God’s Hour of Power
When Jesus turned the water into wine at the wedding in Cana (John 2), He was giving His disciples — and His Church to come — an illustrated sermon. Our Lord never did anything or spoke any word that wasn’t eternally significant. Everything that Scripture records about Him points to the unchanging nature and workings of God.
Jesus’ “hour” (John 2:4) had to do with something that was happening at the feast. That is, His hour of power came when there was no wine left in the bottles. This happens to us when we are empty of solutions, when all our human efforts are in vain — and only a miracle can solve our problem.
We find this principle at work throughout the Bible: In man’s darkest hour, the Lord has a history of manifesting His power. When we come to our wits’ end, God has already prepared a great work of deliverance on our behalf.

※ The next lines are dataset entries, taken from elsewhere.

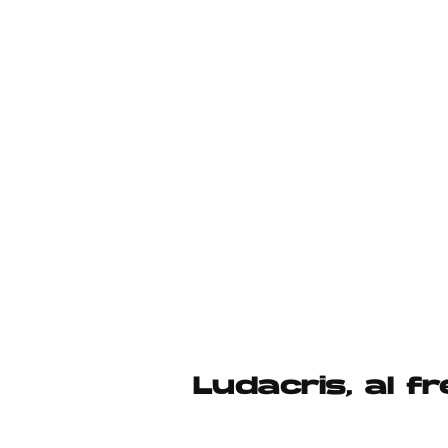
Ludacris, al 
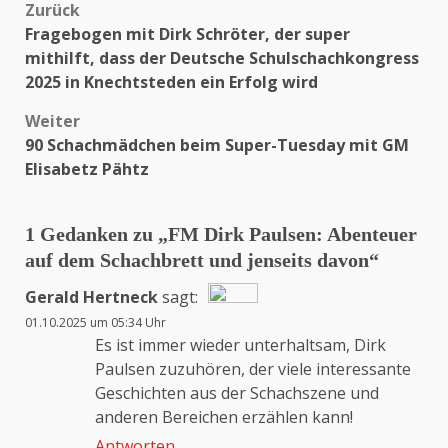
Zurück
Beitragsnavigation
Fragebogen mit Dirk Schröter, der super
mithilft, dass der Deutsche Schulschachkongress
2025 in Knechtsteden ein Erfolg wird
Weiter
90 Schachmädchen beim Super-Tuesday mit GM
Elisabetz Pähtz
1 Gedanken zu „
FM Dirk Paulsen: Abenteuer
auf dem Schachbrett und jenseits davon
“
Gerald Hertneck
sagt:
01.10.2025 um 05:34 Uhr
Das „Echte-Person“-Abzeichen!
Es ist immer wieder unterhaltsam, Dirk
Paulsen zuzuhören, der viele interessante
Geschichten aus der Schachszene und
Anti-Spam von CleanTalk
anderen Bereichen erzählen kann!
Antworten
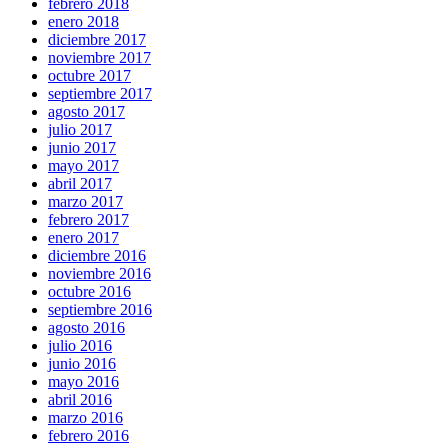
febrero 2018
enero 2018
diciembre 2017
noviembre 2017
octubre 2017
septiembre 2017
agosto 2017
julio 2017
junio 2017
mayo 2017
abril 2017
marzo 2017
febrero 2017
enero 2017
diciembre 2016
noviembre 2016
octubre 2016
septiembre 2016
agosto 2016
julio 2016
junio 2016
mayo 2016
abril 2016
marzo 2016
febrero 2016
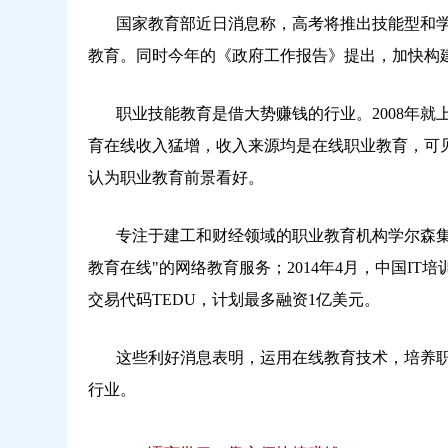
国家教育部近日消息称，高考将推出技能型和学术
教育。同时今年的《政府工作报告》提出，加快构
职业技能教育是借大势赚钱的行业。2008年就
育在线收入猛增，收入来源均是在线职业教育，可见
认为职业教育前景看好。
专注于建工和财经领域的职业教育机构学尔森集团于
教育在线"的网络教育服务；2014年4月，中国IT
交易代码TEDU，计划最多融资1亿美元。
这些利好消息表明，运用在线教育技术，培养职
行业。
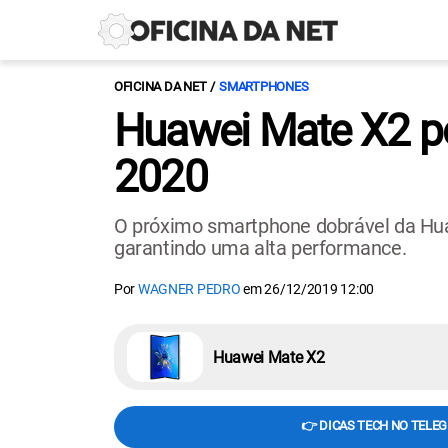
OFICINA DA NET
SMARTPHONES
Huawei Mate X2 pod
2020
O próximo smartphone dobrável da Hua
garantindo uma alta performance.
Por
WAGNER PEDRO
em
26/12/2019 12:00
Huawei Mate X2
👉 DICAS TECH NO TELE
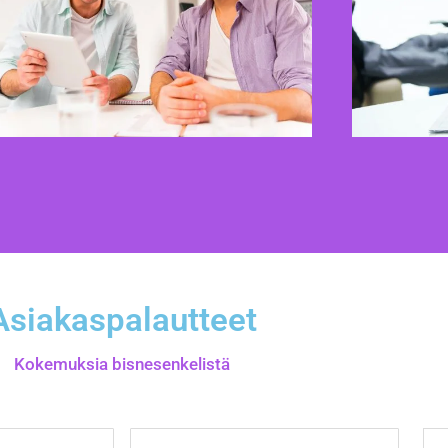
Asiakaspalautteet
Kokemuksia bisnesenkelistä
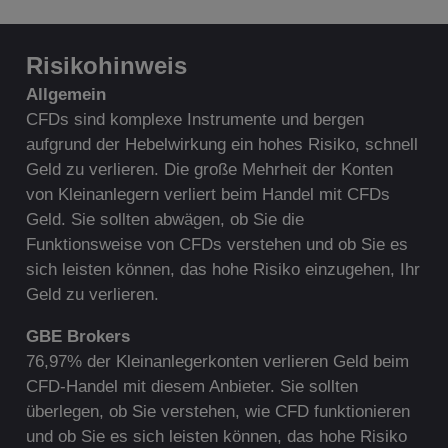
Risikohinweis
A
llgemein
CFDs sind komplexe Instrumente und bergen
aufgrund der Hebelwirkung ein hohes Risiko, schnell
Geld zu verlieren. Die große Mehrheit der Konten
von Kleinanlegern verliert beim Handel mit CFDs
Geld. Sie sollten abwägen, ob Sie die
Funktionsweise von CFDs verstehen und ob Sie es
sich leisten können, das hohe Risiko einzugehen, Ihr
Geld zu verlieren.
G
BE Brokers
76,97% der Kleinanlegerkonten verlieren Geld beim
CFD-Handel mit diesem Anbieter. Sie sollten
überlegen, ob Sie verstehen, wie CFD funktionieren
und ob Sie es sich leisten können, das hohe Risiko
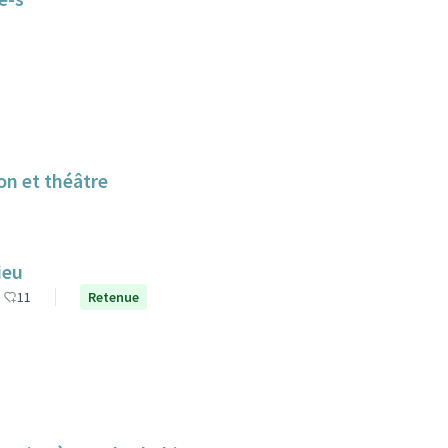
ion et théâtre
ieu
11
Retenue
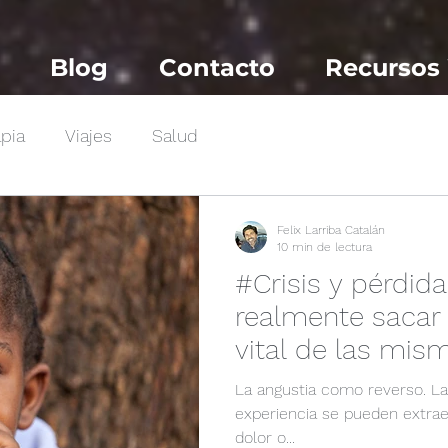
Blog
Contacto
Recursos
pia
Viajes
Salud
Felix Larriba Catalán
10 min de lectura
#Crisis y pérdi
realmente sacar 
vital de las mis
La angustia como reverso. La 
experiencia se pueden extraer
dolor o...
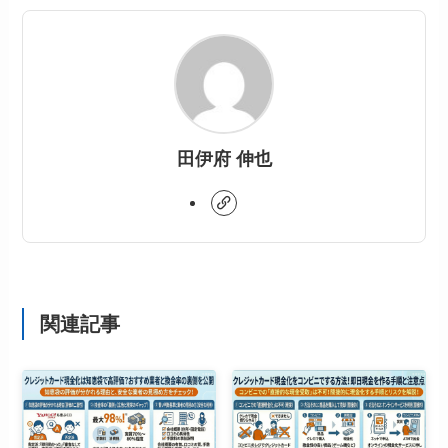
田伊府 伸也
関連記事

Scripture gives us examples of this principle. Judges 6 finds Israel in a period of awful impoverishment. Year after year, God’s people were rendered helpless by a marauding enemy: the vicious Midianites. When this enemy arrived, God’s people fled to the hills for safety, hiding in caves. Meanwhile their enemy stole their crops and herds and destroyed everything they’d built, leaving Israel completely “without sustenance” or in a spiritual death.
Israel’s impoverished condition continued year after year. Yet it was in this dark hour that God manifested His power on behalf of His people. Indeed, the Lord performed His deliverance by choosing the poorest man from the poorest family in the poorest tribe in Israel: Gideon. His cry reflected the pain of the people of Israel. “O my lord, if the Lord is with us, why then has all this happened to us? And where are all His miracles?” (Judges 6:13).
You are probably familiar with his story. God sent an angel to Gideon and along with three hundred other men, using only trumpets and torches, the men broke the power of the Midianites and Israel was miraculously delivered!
Their hour of darkness became God’s hour of power!